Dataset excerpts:
• • • • •

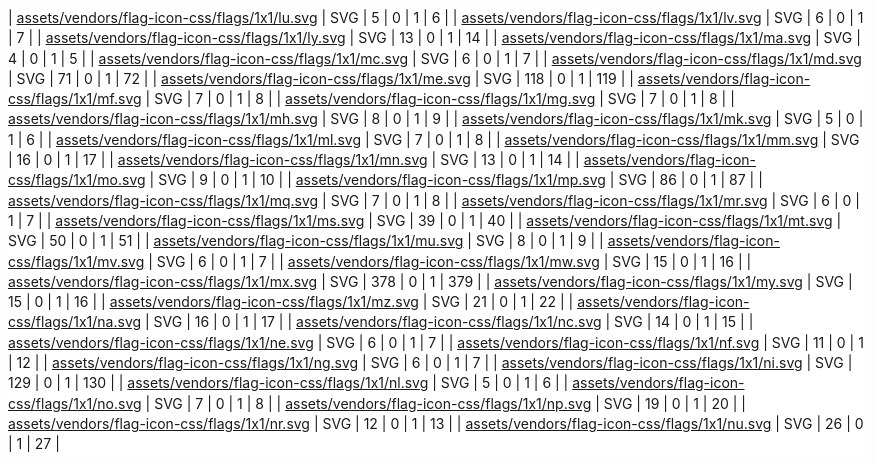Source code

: | [assets/vendors/flag-icon-css/flags/1x1/lu.svg](/assets/vendors/flag-icon-css/flags/1x1/lu.svg) | SVG | 5 | 0 | 1 | 6 |
| [assets/vendors/flag-icon-css/flags/1x1/lv.svg](/assets/vendors/flag-icon-css/flags/1x1/lv.svg) | SVG | 6 | 0 | 1 | 7 |
| [assets/vendors/flag-icon-css/flags/1x1/ly.svg](/assets/vendors/flag-icon-css/flags/1x1/ly.svg) | SVG | 13 | 0 | 1 | 14 |
| [assets/vendors/flag-icon-css/flags/1x1/ma.svg](/assets/vendors/flag-icon-css/flags/1x1/ma.svg) | SVG | 4 | 0 | 1 | 5 |
| [assets/vendors/flag-icon-css/flags/1x1/mc.svg](/assets/vendors/flag-icon-css/flags/1x1/mc.svg) | SVG | 6 | 0 | 1 | 7 |
| [assets/vendors/flag-icon-css/flags/1x1/md.svg](/assets/vendors/flag-icon-css/flags/1x1/md.svg) | SVG | 71 | 0 | 1 | 72 |
| [assets/vendors/flag-icon-css/flags/1x1/me.svg](/assets/vendors/flag-icon-css/flags/1x1/me.svg) | SVG | 118 | 0 | 1 | 119 |
| [assets/vendors/flag-icon-css/flags/1x1/mf.svg](/assets/vendors/flag-icon-css/flags/1x1/mf.svg) | SVG | 7 | 0 | 1 | 8 |
| [assets/vendors/flag-icon-css/flags/1x1/mg.svg](/assets/vendors/flag-icon-css/flags/1x1/mg.svg) | SVG | 7 | 0 | 1 | 8 |
| [assets/vendors/flag-icon-css/flags/1x1/mh.svg](/assets/vendors/flag-icon-css/flags/1x1/mh.svg) | SVG | 8 | 0 | 1 | 9 |
| [assets/vendors/flag-icon-css/flags/1x1/mk.svg](/assets/vendors/flag-icon-css/flags/1x1/mk.svg) | SVG | 5 | 0 | 1 | 6 |
| [assets/vendors/flag-icon-css/flags/1x1/ml.svg](/assets/vendors/flag-icon-css/flags/1x1/ml.svg) | SVG | 7 | 0 | 1 | 8 |
| [assets/vendors/flag-icon-css/flags/1x1/mm.svg](/assets/vendors/flag-icon-css/flags/1x1/mm.svg) | SVG | 16 | 0 | 1 | 17 |
| [assets/vendors/flag-icon-css/flags/1x1/mn.svg](/assets/vendors/flag-icon-css/flags/1x1/mn.svg) | SVG | 13 | 0 | 1 | 14 |
| [assets/vendors/flag-icon-css/flags/1x1/mo.svg](/assets/vendors/flag-icon-css/flags/1x1/mo.svg) | SVG | 9 | 0 | 1 | 10 |
| [assets/vendors/flag-icon-css/flags/1x1/mp.svg](/assets/vendors/flag-icon-css/flags/1x1/mp.svg) | SVG | 86 | 0 | 1 | 87 |
| [assets/vendors/flag-icon-css/flags/1x1/mq.svg](/assets/vendors/flag-icon-css/flags/1x1/mq.svg) | SVG | 7 | 0 | 1 | 8 |
| [assets/vendors/flag-icon-css/flags/1x1/mr.svg](/assets/vendors/flag-icon-css/flags/1x1/mr.svg) | SVG | 6 | 0 | 1 | 7 |
| [assets/vendors/flag-icon-css/flags/1x1/ms.svg](/assets/vendors/flag-icon-css/flags/1x1/ms.svg) | SVG | 39 | 0 | 1 | 40 |
| [assets/vendors/flag-icon-css/flags/1x1/mt.svg](/assets/vendors/flag-icon-css/flags/1x1/mt.svg) | SVG | 50 | 0 | 1 | 51 |
| [assets/vendors/flag-icon-css/flags/1x1/mu.svg](/assets/vendors/flag-icon-css/flags/1x1/mu.svg) | SVG | 8 | 0 | 1 | 9 |
| [assets/vendors/flag-icon-css/flags/1x1/mv.svg](/assets/vendors/flag-icon-css/flags/1x1/mv.svg) | SVG | 6 | 0 | 1 | 7 |
| [assets/vendors/flag-icon-css/flags/1x1/mw.svg](/assets/vendors/flag-icon-css/flags/1x1/mw.svg) | SVG | 15 | 0 | 1 | 16 |
| [assets/vendors/flag-icon-css/flags/1x1/mx.svg](/assets/vendors/flag-icon-css/flags/1x1/mx.svg) | SVG | 378 | 0 | 1 | 379 |
| [assets/vendors/flag-icon-css/flags/1x1/my.svg](/assets/vendors/flag-icon-css/flags/1x1/my.svg) | SVG | 15 | 0 | 1 | 16 |
| [assets/vendors/flag-icon-css/flags/1x1/mz.svg](/assets/vendors/flag-icon-css/flags/1x1/mz.svg) | SVG | 21 | 0 | 1 | 22 |
| [assets/vendors/flag-icon-css/flags/1x1/na.svg](/assets/vendors/flag-icon-css/flags/1x1/na.svg) | SVG | 16 | 0 | 1 | 17 |
| [assets/vendors/flag-icon-css/flags/1x1/nc.svg](/assets/vendors/flag-icon-css/flags/1x1/nc.svg) | SVG | 14 | 0 | 1 | 15 |
| [assets/vendors/flag-icon-css/flags/1x1/ne.svg](/assets/vendors/flag-icon-css/flags/1x1/ne.svg) | SVG | 6 | 0 | 1 | 7 |
| [assets/vendors/flag-icon-css/flags/1x1/nf.svg](/assets/vendors/flag-icon-css/flags/1x1/nf.svg) | SVG | 11 | 0 | 1 | 12 |
| [assets/vendors/flag-icon-css/flags/1x1/ng.svg](/assets/vendors/flag-icon-css/flags/1x1/ng.svg) | SVG | 6 | 0 | 1 | 7 |
| [assets/vendors/flag-icon-css/flags/1x1/ni.svg](/assets/vendors/flag-icon-css/flags/1x1/ni.svg) | SVG | 129 | 0 | 1 | 130 |
| [assets/vendors/flag-icon-css/flags/1x1/nl.svg](/assets/vendors/flag-icon-css/flags/1x1/nl.svg) | SVG | 5 | 0 | 1 | 6 |
| [assets/vendors/flag-icon-css/flags/1x1/no.svg](/assets/vendors/flag-icon-css/flags/1x1/no.svg) | SVG | 7 | 0 | 1 | 8 |
| [assets/vendors/flag-icon-css/flags/1x1/np.svg](/assets/vendors/flag-icon-css/flags/1x1/np.svg) | SVG | 19 | 0 | 1 | 20 |
| [assets/vendors/flag-icon-css/flags/1x1/nr.svg](/assets/vendors/flag-icon-css/flags/1x1/nr.svg) | SVG | 12 | 0 | 1 | 13 |
| [assets/vendors/flag-icon-css/flags/1x1/nu.svg](/assets/vendors/flag-icon-css/flags/1x1/nu.svg) | SVG | 26 | 0 | 1 | 27 |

• • • • •

### Problem to work on:
Give the records again without a single change, and exclude the pictures.

### Expected answer:
Source code

: | [assets/vendors/flag-icon-css/flags/1x1/lu.svg](/assets/vendors/flag-icon-css/flags/1x1/lu.svg) | SVG | 5 | 0 | 1 | 6 |
| [assets/vendors/flag-icon-css/flags/1x1/lv.svg](/assets/vendors/flag-icon-css/flags/1x1/lv.svg) | SVG | 6 | 0 | 1 | 7 |
| [assets/vendors/flag-icon-css/flags/1x1/ly.svg](/assets/vendors/flag-icon-css/flags/1x1/ly.svg) | SVG | 13 | 0 | 1 | 14 |
| [assets/vendors/flag-icon-css/flags/1x1/ma.svg](/assets/vendors/flag-icon-css/flags/1x1/ma.svg) | SVG | 4 | 0 | 1 | 5 |
| [assets/vendors/flag-icon-css/flags/1x1/mc.svg](/assets/vendors/flag-icon-css/flags/1x1/mc.svg) | SVG | 6 | 0 | 1 | 7 |
| [assets/vendors/flag-icon-css/flags/1x1/md.svg](/assets/vendors/flag-icon-css/flags/1x1/md.svg) | SVG | 71 | 0 | 1 | 72 |
| [assets/vendors/flag-icon-css/flags/1x1/me.svg](/assets/vendors/flag-icon-css/flags/1x1/me.svg) | SVG | 118 | 0 | 1 | 119 |
| [assets/vendors/flag-icon-css/flags/1x1/mf.svg](/assets/vendors/flag-icon-css/flags/1x1/mf.svg) | SVG | 7 | 0 | 1 | 8 |
| [assets/vendors/flag-icon-css/flags/1x1/mg.svg](/assets/vendors/flag-icon-css/flags/1x1/mg.svg) | SVG | 7 | 0 | 1 | 8 |
| [assets/vendors/flag-icon-css/flags/1x1/mh.svg](/assets/vendors/flag-icon-css/flags/1x1/mh.svg) | SVG | 8 | 0 | 1 | 9 |
| [assets/vendors/flag-icon-css/flags/1x1/mk.svg](/assets/vendors/flag-icon-css/flags/1x1/mk.svg) | SVG | 5 | 0 | 1 | 6 |
| [assets/vendors/flag-icon-css/flags/1x1/ml.svg](/assets/vendors/flag-icon-css/flags/1x1/ml.svg) | SVG | 7 | 0 | 1 | 8 |
| [assets/vendors/flag-icon-css/flags/1x1/mm.svg](/assets/vendors/flag-icon-css/flags/1x1/mm.svg) | SVG | 16 | 0 | 1 | 17 |
| [assets/vendors/flag-icon-css/flags/1x1/mn.svg](/assets/vendors/flag-icon-css/flags/1x1/mn.svg) | SVG | 13 | 0 | 1 | 14 |
| [assets/vendors/flag-icon-css/flags/1x1/mo.svg](/assets/vendors/flag-icon-css/flags/1x1/mo.svg) | SVG | 9 | 0 | 1 | 10 |
| [assets/vendors/flag-icon-css/flags/1x1/mp.svg](/assets/vendors/flag-icon-css/flags/1x1/mp.svg) | SVG | 86 | 0 | 1 | 87 |
| [assets/vendors/flag-icon-css/flags/1x1/mq.svg](/assets/vendors/flag-icon-css/flags/1x1/mq.svg) | SVG | 7 | 0 | 1 | 8 |
| [assets/vendors/flag-icon-css/flags/1x1/mr.svg](/assets/vendors/flag-icon-css/flags/1x1/mr.svg) | SVG | 6 | 0 | 1 | 7 |
| [assets/vendors/flag-icon-css/flags/1x1/ms.svg](/assets/vendors/flag-icon-css/flags/1x1/ms.svg) | SVG | 39 | 0 | 1 | 40 |
| [assets/vendors/flag-icon-css/flags/1x1/mt.svg](/assets/vendors/flag-icon-css/flags/1x1/mt.svg) | SVG | 50 | 0 | 1 | 51 |
| [assets/vendors/flag-icon-css/flags/1x1/mu.svg](/assets/vendors/flag-icon-css/flags/1x1/mu.svg) | SVG | 8 | 0 | 1 | 9 |
| [assets/vendors/flag-icon-css/flags/1x1/mv.svg](/assets/vendors/flag-icon-css/flags/1x1/mv.svg) | SVG | 6 | 0 | 1 | 7 |
| [assets/vendors/flag-icon-css/flags/1x1/mw.svg](/assets/vendors/flag-icon-css/flags/1x1/mw.svg) | SVG | 15 | 0 | 1 | 16 |
| [assets/vendors/flag-icon-css/flags/1x1/mx.svg](/assets/vendors/flag-icon-css/flags/1x1/mx.svg) | SVG | 378 | 0 | 1 | 379 |
| [assets/vendors/flag-icon-css/flags/1x1/my.svg](/assets/vendors/flag-icon-css/flags/1x1/my.svg) | SVG | 15 | 0 | 1 | 16 |
| [assets/vendors/flag-icon-css/flags/1x1/mz.svg](/assets/vendors/flag-icon-css/flags/1x1/mz.svg) | SVG | 21 | 0 | 1 | 22 |
| [assets/vendors/flag-icon-css/flags/1x1/na.svg](/assets/vendors/flag-icon-css/flags/1x1/na.svg) | SVG | 16 | 0 | 1 | 17 |
| [assets/vendors/flag-icon-css/flags/1x1/nc.svg](/assets/vendors/flag-icon-css/flags/1x1/nc.svg) | SVG | 14 | 0 | 1 | 15 |
| [assets/vendors/flag-icon-css/flags/1x1/ne.svg](/assets/vendors/flag-icon-css/flags/1x1/ne.svg) | SVG | 6 | 0 | 1 | 7 |
| [assets/vendors/flag-icon-css/flags/1x1/nf.svg](/assets/vendors/flag-icon-css/flags/1x1/nf.svg) | SVG | 11 | 0 | 1 | 12 |
| [assets/vendors/flag-icon-css/flags/1x1/ng.svg](/assets/vendors/flag-icon-css/flags/1x1/ng.svg) | SVG | 6 | 0 | 1 | 7 |
| [assets/vendors/flag-icon-css/flags/1x1/ni.svg](/assets/vendors/flag-icon-css/flags/1x1/ni.svg) | SVG | 129 | 0 | 1 | 130 |
| [assets/vendors/flag-icon-css/flags/1x1/nl.svg](/assets/vendors/flag-icon-css/flags/1x1/nl.svg) | SVG | 5 | 0 | 1 | 6 |
| [assets/vendors/flag-icon-css/flags/1x1/no.svg](/assets/vendors/flag-icon-css/flags/1x1/no.svg) | SVG | 7 | 0 | 1 | 8 |
| [assets/vendors/flag-icon-css/flags/1x1/np.svg](/assets/vendors/flag-icon-css/flags/1x1/np.svg) | SVG | 19 | 0 | 1 | 20 |
| [assets/vendors/flag-icon-css/flags/1x1/nr.svg](/assets/vendors/flag-icon-css/flags/1x1/nr.svg) | SVG | 12 | 0 | 1 | 13 |
| [assets/vendors/flag-icon-css/flags/1x1/nu.svg](/assets/vendors/flag-icon-css/flags/1x1/nu.svg) | SVG | 26 | 0 | 1 | 27 |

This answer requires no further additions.